For more than a year now tax practitioners and industry insiders have been waiting for the IRS to clamp down on a compensation strategy common in the private equity arena known as a “management fee waiver.” Generally speaking, a management fee waiver is where the investment manager will waive its right to receive all or a portion of its management fee in exchange for a priority profits interest (in addition to its normal carry, if any). The IRS has stated on numerous occasions that it felt the practice was, at times, being abused and guidance was being developed. On July 22, 2015, the IRS and Treasury released proposed regulations under Section 707 of the Internal Revenue Code that are intended to provide guidance on when a compensation arrangement between a partnership and a partner will be treated as a disguised payment for services to a partner not acting in a partner capacity. The proposal is not limited to private equity but would reach any partnership arrangement including hedge fund and real estate funds. As a general matter, the proposed regulations do not target standard incentive allocations or carried interest provisions common to asset management funds. Rather, the proposal is aimed squarely at management fee waivers.

Treatment as a disguised payment for services would cause the payment to be treated as compensation for all purposes of the Code which would have the effect of subjecting the partner to tax at ordinary income rates, potentially subject such payments to compliance with the deferred compensation regimes of Sections 409A and 457A of the Code, and cause such payments to be subject to the applicable capitalization and deduction rules. This differs greatly from the treatment accorded to a “profits interest” which typically permits tax deferral and conversion from ordinary income to long-term capital gains in many instances.

The proposed regulations take a facts and circumstances approach to determining which fee waivers should be recharacterized as disguised compensation. The most important factor is “significant entrepreneurial risk.” That is, the waiver will not be respected as a partnership allocation unless the service provider partner bears real risk that the partnership will have income to satisfy the related allocation to the partner. Several facts the IRS will take into account in determining if significant entrepreneurial risk exists include, (i) the existence and scope of a “clawback” provision; (ii) whether or not the service provider (or related party) can control the timing of asset dispositions of the fund; (iii) how profits are determined for purposes of the partnership allocations and distributions to the service provider (e.g., on a gross or net basis); and (iv) the timing of the waiver, whether the waiver is legally binding and whether the partnership and its partners are notified of the waiver in a timely manner.

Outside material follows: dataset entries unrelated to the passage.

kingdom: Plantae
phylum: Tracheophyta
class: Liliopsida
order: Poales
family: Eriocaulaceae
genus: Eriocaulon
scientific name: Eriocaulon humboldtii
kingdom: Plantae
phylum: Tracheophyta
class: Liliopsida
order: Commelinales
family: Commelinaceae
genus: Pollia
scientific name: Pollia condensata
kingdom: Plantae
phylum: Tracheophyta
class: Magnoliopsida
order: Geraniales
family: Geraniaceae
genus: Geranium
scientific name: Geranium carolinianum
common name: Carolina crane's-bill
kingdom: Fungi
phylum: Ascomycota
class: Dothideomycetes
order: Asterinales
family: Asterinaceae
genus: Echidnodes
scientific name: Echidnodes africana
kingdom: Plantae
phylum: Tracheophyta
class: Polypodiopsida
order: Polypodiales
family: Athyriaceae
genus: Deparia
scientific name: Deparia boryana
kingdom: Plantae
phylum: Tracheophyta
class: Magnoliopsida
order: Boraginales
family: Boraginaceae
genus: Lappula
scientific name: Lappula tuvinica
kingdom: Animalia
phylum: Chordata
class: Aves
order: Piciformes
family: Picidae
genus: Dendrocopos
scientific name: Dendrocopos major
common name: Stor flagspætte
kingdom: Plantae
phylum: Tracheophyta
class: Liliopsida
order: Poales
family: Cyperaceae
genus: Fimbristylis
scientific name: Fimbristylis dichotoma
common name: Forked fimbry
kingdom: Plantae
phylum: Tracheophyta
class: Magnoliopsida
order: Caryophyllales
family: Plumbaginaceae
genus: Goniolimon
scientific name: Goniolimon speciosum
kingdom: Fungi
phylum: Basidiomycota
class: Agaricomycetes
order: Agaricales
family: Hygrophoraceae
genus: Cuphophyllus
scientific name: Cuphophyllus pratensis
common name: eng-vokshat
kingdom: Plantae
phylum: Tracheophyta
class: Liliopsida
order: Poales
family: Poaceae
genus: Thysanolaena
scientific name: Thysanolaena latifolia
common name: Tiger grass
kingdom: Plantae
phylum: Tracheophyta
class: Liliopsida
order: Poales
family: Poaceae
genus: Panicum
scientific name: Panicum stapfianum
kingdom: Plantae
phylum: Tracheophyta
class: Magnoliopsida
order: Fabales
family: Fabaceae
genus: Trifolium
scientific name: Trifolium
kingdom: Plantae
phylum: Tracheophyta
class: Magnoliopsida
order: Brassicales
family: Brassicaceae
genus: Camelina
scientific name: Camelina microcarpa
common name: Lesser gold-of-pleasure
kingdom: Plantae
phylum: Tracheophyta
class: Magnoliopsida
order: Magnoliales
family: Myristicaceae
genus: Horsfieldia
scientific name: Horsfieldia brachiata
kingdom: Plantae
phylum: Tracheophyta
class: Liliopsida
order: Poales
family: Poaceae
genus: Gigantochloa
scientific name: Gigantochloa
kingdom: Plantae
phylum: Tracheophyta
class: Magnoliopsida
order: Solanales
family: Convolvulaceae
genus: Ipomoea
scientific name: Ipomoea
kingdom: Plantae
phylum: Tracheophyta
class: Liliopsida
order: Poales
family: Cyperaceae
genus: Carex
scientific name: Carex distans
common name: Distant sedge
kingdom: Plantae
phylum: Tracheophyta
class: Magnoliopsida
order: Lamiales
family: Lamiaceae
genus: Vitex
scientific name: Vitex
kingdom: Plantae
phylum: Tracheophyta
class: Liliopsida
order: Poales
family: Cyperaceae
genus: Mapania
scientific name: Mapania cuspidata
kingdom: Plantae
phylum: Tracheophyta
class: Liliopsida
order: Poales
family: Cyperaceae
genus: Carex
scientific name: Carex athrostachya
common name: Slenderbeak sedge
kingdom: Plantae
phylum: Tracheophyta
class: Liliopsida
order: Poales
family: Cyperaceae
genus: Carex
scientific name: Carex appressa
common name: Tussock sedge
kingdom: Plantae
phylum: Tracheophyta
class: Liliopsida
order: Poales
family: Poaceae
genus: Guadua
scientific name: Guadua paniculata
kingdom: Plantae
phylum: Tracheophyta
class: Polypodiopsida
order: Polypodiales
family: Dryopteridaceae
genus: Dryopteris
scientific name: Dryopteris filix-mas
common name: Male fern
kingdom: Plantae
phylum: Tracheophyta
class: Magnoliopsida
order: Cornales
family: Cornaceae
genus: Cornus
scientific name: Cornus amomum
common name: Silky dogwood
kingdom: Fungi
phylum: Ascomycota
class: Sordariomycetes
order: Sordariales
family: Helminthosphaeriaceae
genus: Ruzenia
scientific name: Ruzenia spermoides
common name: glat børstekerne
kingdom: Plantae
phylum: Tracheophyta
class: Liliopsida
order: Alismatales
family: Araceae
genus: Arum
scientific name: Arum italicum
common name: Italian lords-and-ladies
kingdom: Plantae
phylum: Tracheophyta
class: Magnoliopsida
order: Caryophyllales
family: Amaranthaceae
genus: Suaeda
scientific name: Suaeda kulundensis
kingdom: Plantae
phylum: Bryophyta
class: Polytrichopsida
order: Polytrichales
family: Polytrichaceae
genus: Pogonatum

Additionally, the preamble to the proposed regulations make clear that the IRS believes that Revenue Procedure 93-27 (the legal authority for the tax-free transfer of a profits interest in a partnership), was never applicable to the fact pattern where a service provider partnership (e.g., management company) waives management fees in exchange for a related partnership (e.g., general partner) receiving a priority partnership allocation. Thus, for New York City based funds that are routinely formed with a separate GP and management company, the management fee waiver in exchange for the GP receiving an additional allocation will not be respected. In fact, the IRS my challenge past waivers of this sort. Funds of this variety should amend their documents immediately to come within compliance.

In addition, the proposed regulations modify an example in existing Treasury Regulations related to guaranteed payments that many taxpayers have relied on in order to attain favorable character benefits. The modification recharacterizes a portion of an allocation to a partner as a guaranteed payment in circumstances where a partner is allocated a percentage of partnership profits subject to a guaranteed floor, regardless of whether such allocation actually exceeds the floor in a given period.